Pero dejemos que respondan la pregunta autorizadas e ideológicamente disímiles voces del país austral. Jorge Pávez, presidente del Colegio de Profesores: “No ha cambiado la matriz de la dictadura, que entiende la educación como un privilegio para quienes puedan pagarla”; Juan Luis Castro, presidente del Colegio Médico: “En Chile no hay acceso igualitario a la salud. Hay que esperar días, semanas o meses para una atención médica y tenemos un importante déficit de especialistas. Esos son problemas reales que no han sido abordados”; Arturo Martínez, presidente de la Central Unica de Trabajadores: “Aquí hay gente que tiene hambre, que está aburrida de esperar”; Camilo Escalona, presidente del gubernamental Partido Socialista de la presidenta Michelle Bachelet: “La propia prensa señala los abusos que se están cometiendo en las cadenas de supermercados, que se presentan ante el país como las principales empresas con rentabilidad...que se está logrando sobre la base de abusos y atropellos”. Demos ahora la palabra al muy conservador Adolfo Zaldívar, senador y ex presidente de la Democracia Cristiana, uno de los dos partidos más importantes de la alianza de gobierno: El país “está en una situación límite, con una tecnocracia que ha avanzado sobre la base de un poder transversal dentro de la Concertación y de alguna forma respaldado por grupos económicos, poderes fácticos que han impuesto un modelo contrario a nuestra realidad y a la gente”(las cursivas son mías). Existen declaraciones similares a las de Zaldívar de otros integrantes de la elite chilena. ¿Se habrán vuelto chavistas?

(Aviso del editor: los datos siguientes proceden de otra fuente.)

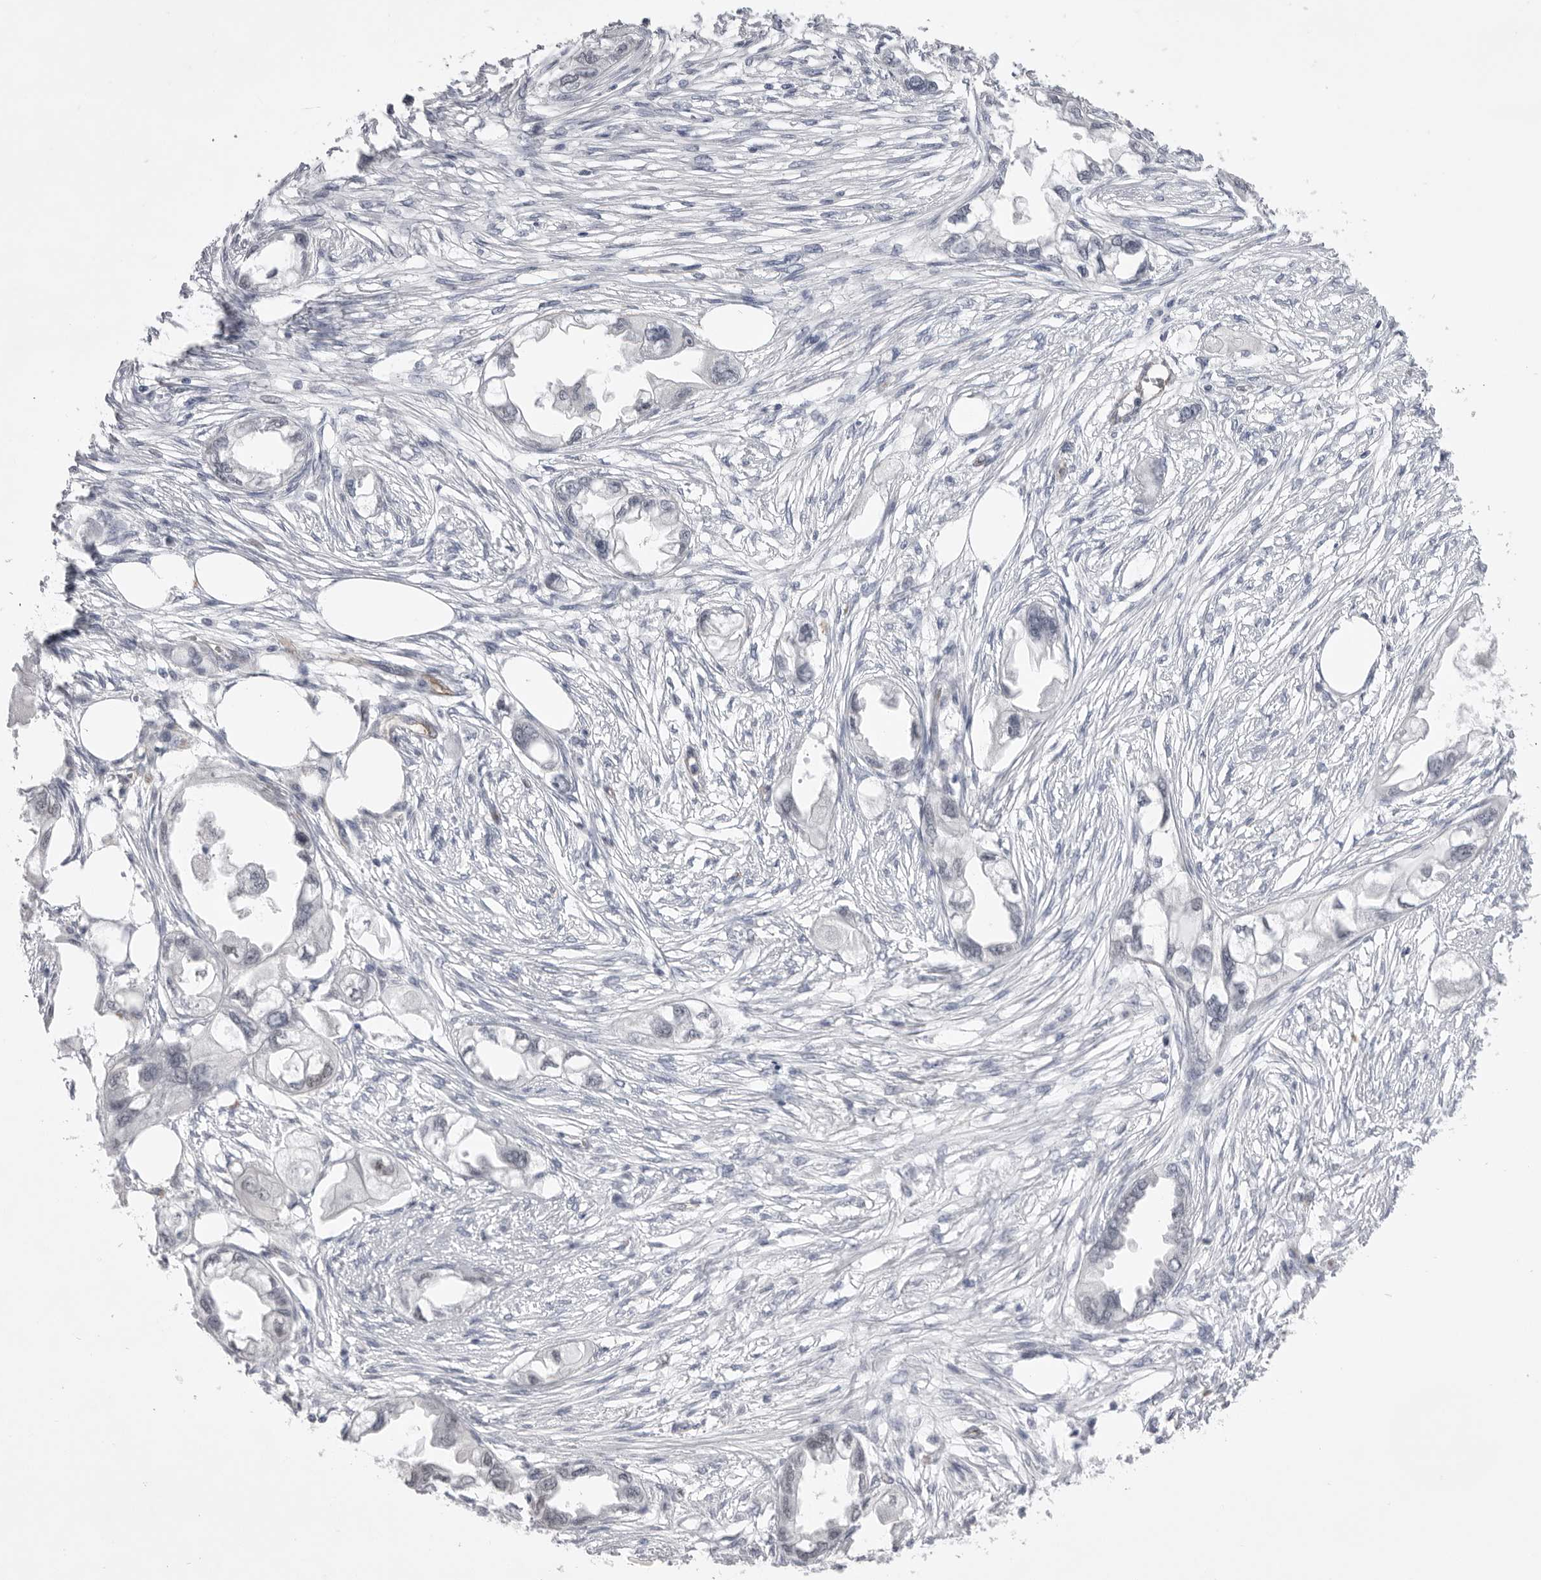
{"staining": {"intensity": "negative", "quantity": "none", "location": "none"}, "tissue": "endometrial cancer", "cell_type": "Tumor cells", "image_type": "cancer", "snomed": [{"axis": "morphology", "description": "Adenocarcinoma, NOS"}, {"axis": "morphology", "description": "Adenocarcinoma, metastatic, NOS"}, {"axis": "topography", "description": "Adipose tissue"}, {"axis": "topography", "description": "Endometrium"}], "caption": "This is an immunohistochemistry micrograph of human adenocarcinoma (endometrial). There is no positivity in tumor cells.", "gene": "ZBTB7B", "patient": {"sex": "female", "age": 67}}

Cuando personeros de las clases dominantes tocan arrebato es porque la quiebra del régimen es mucho más honda de lo que se aprecia en la superficie. Pero con sus peculiaridades, la situación en Chile expresa el fenómeno general de la debacle del capitalismo dependiente en América Latina. Tal vez nadie lo haya expresado más contundentemente que el presidente ecuatoriano Rafael Correa, cuando refiriéndose al socialismo del siglo XXI por edificar ha dicho que “no vivimos una época de cambios sino un cambio de época”.

Eso sí, no echemos campañas al vuelo esperando de las “leyes de la historia” que hagan por sí solas la tarea de los movimientos populares latinoamericanos y sus líderes. Es imperioso luchar muy duro, organizarse y unirse bolivarianamente para no desaprovechar esta coyuntura única en que es posible propinar a escala continental la mayor derrota de su historia al imperialismo de Estados Unidos. Como vemos en estos días en Bolivia, allí donde más cerca parecen estar los de abajo en tomar por fin las riendas de su destino clava la garra el águila imperial para tratar de impedirlo. No hay revolución que sobreviva si no mide acertadamente esa gravísima amenaza y es capaz de vencerla.